If TAC wants a holiday in which to wrap its advocacy, may I suggest Easter? After all, millions of people with mental illnesses have survived the worst and somehow resurrected their lives. I cannot think of a more fitting memorial to them and the people who tried to help them.
TAC, leave my grandfather out of this. Or I am going to turn my mom loose on you.
A couple of weeks ago, a friend of mine told me that I’d been acting crabby and seemed down. I’m fine, I said. Last week, another friend told me that I seemed a bit shaky. I’m fine, I said. Yesterday, another friend saw me walking to work and told me that I looked beaten-up. I’m not feeling so great, I said. A few hours later, I e-mailed my boss and told him I was depressed—nothing bad or life threatening. Just the usual dysphoria I get hit with late in the spring year whether I need it or not. It clears soon enough. As this go-round will.
The standard response in our society these days would be: Dawdy, you need to see your doctor and take an anti-depressant.

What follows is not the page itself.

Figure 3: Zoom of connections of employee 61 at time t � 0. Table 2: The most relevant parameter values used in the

When I was younger I would’ve gone crawling to my psych doc and he would’ve switched me from one anti-depressant to another or upped the dose on my current one. The sad thing was that that approach never bore fruit, and led to me being on 80 mgs. of Prozac a day at one point (it almost killed me but that’s another story).
So what am I doing about this here in 2006? Not calling up my doc and asking for an anti-depressant, which I can then take for months and months and years and years because that’s what America expects of us these days. We have to feel ship-shape at all times or our nation won’t meet its productivity goals. But those same anti-depressants never prevent future bouts of depression, and they have all sorts of ugly side-effects for me and my co-pay will be about $100 a month—money I don’t have. So what exactly would be my incentive to spend $1,200 a year on meds that don’t work much better for me than a standard mood-stabilizer (Lamictal, in my case)—and give me headaches, make my heart race and render me impotent? My incentive is zero.

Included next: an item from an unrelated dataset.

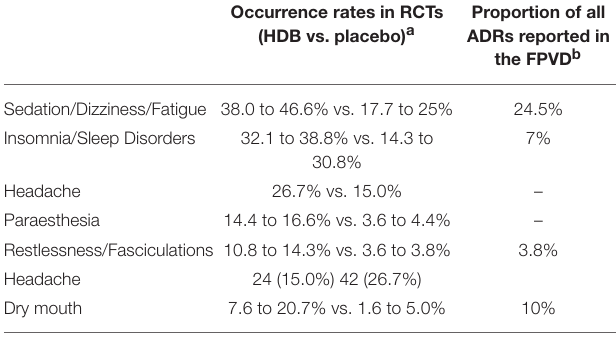
TABLE 1 | Main ADRs occurring in AUD patients treated with high dose baclofen.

My current recipe is to continue taking Lamictal—it has mild anti-depressant qualities—and supplement that with 1 mg. of Ativan a day when I feel it is necessary. It’s been necessary lately and I’m OK with that for now. (I don’t take the Ativan every day, for those of you who care.) If things don’t cycle out of this fairly minor depression in a few weeks, then I’ll talk to my doc and we can evaluate the situation. Hope I don’t have to go there. Probably won’t.
I know some of you appreciated my explanation of what went down between Andy Behrman and about.com. His article was well-written and on-point, and about.com does have some articles critical of the side-effects of psych meds on its site. So, I can only conclude that Behrman was censored by about.com because he was implicitly dinging on a major advertiser (the makers of Abilify) at about.com.

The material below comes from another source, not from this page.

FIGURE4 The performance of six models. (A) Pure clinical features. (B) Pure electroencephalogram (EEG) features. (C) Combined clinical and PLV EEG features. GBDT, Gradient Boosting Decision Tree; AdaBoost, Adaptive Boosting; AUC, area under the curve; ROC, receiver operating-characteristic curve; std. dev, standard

Being a writer myself, I know how offended he must feel. Although my work has never been censored, I know that there are people in the mental health world who would like me to stop saying harsh things about psych meds (once again, people, I am pro-meds—provided that they actually work). I know they would like me to bow to the family-led mental health movement and adopt their notions of suicide survivorship and always praise meds even when the news on that front is provably bad.
Sorry. Not going to happen here.
And as for Behrman: I hope he never writes for about.com again, unless they are paying him scads of money (I don’t think they are). If he wants an outlet for writing about mental health matters, I’d be happy to post his prose here from time to time. I don’t have money, but I do offer journalistic freedom.